*** Opening Provided material ***

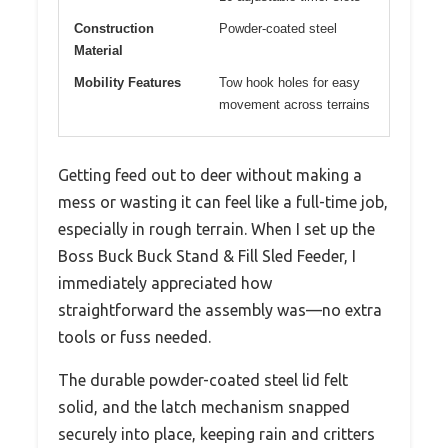
Construction
Powder-coated steel
Material
Mobility Features
Tow hook holes for easy
movement across terrains
Getting feed out to deer without making a
mess or wasting it can feel like a full-time job,
especially in rough terrain. When I set up the
Boss Buck Buck Stand & Fill Sled Feeder, I
immediately appreciated how
straightforward the assembly was—no extra
tools or fuss needed.
The durable powder-coated steel lid felt
solid, and the latch mechanism snapped
securely into place, keeping rain and critters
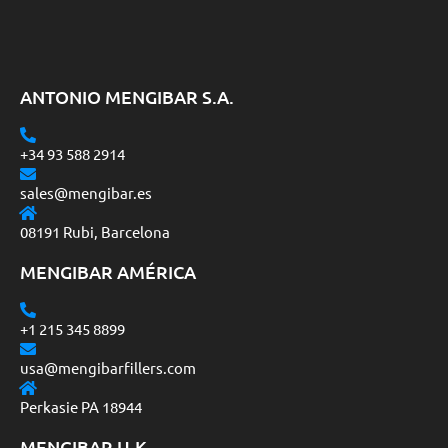
ANTONIO MENGIBAR S.A.
+34 93 588 2914
sales@mengibar.es
08191 Rubi, Barcelona
MENGIBAR AMÉRICA
+1 215 345 8899
usa@mengibarfillers.com
Perkasie PA 18944
MENGIBAR U.K.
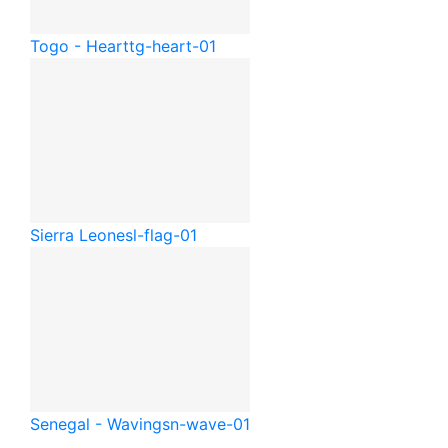
Togo - Heart
tg-heart-01
Sierra Leone
sl-flag-01
Senegal - Waving
sn-wave-01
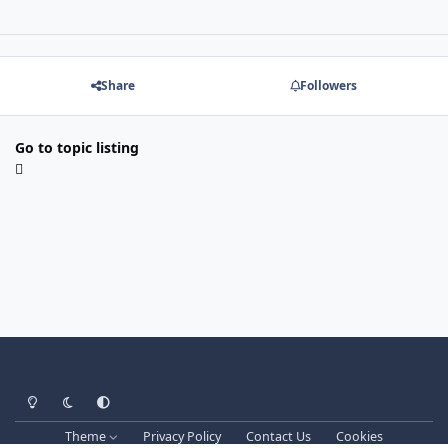
Share
Followers
Go to topic listing
Light Mode
Dark Mode
System Preference
Theme
Privacy Policy
Contact Us
Cookies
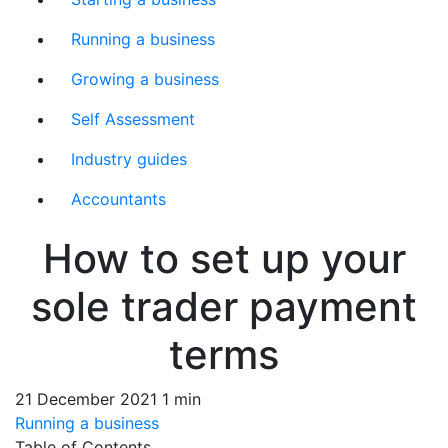
Running a business
Growing a business
Self Assessment
Industry guides
Accountants
How to set up your
sole trader payment
terms
21 December 2021
1 min
Running a business
Table of Contents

*** Closing Provided material ***

* Assigned task: Rewrite the items above, replacing "Running a business" with "Managing a business" each time it appears and leaving everything else unchanged. Omit the pictures from your answer.

* Solved problem:
Construction
Powder-coated steel
Material
Mobility Features
Tow hook holes for easy
movement across terrains
Getting feed out to deer without making a
mess or wasting it can feel like a full-time job,
especially in rough terrain. When I set up the
Boss Buck Buck Stand & Fill Sled Feeder, I
immediately appreciated how
straightforward the assembly was—no extra
tools or fuss needed.
The durable powder-coated steel lid felt
solid, and the latch mechanism snapped
securely into place, keeping rain and critters
ANTONIO MENGIBAR S.A.
+34 93 588 2914
sales@mengibar.es
08191 Rubi, Barcelona
MENGIBAR AMÉRICA
+1 215 345 8899
usa@mengibarfillers.com
Perkasie PA 18944
MENGIBAR U.K.
Togo - Heart
tg-heart-01
Sierra Leone
sl-flag-01
Senegal - Waving
sn-wave-01
Share
Followers
Go to topic listing
Light Mode
Dark Mode
System Preference
Theme
Privacy Policy
Contact Us
Cookies
Managing a business
Growing a business
Self Assessment
Industry guides
Accountants
How to set up your
sole trader payment
terms
21 December 2021
1 min
Managing a business
Table of Contents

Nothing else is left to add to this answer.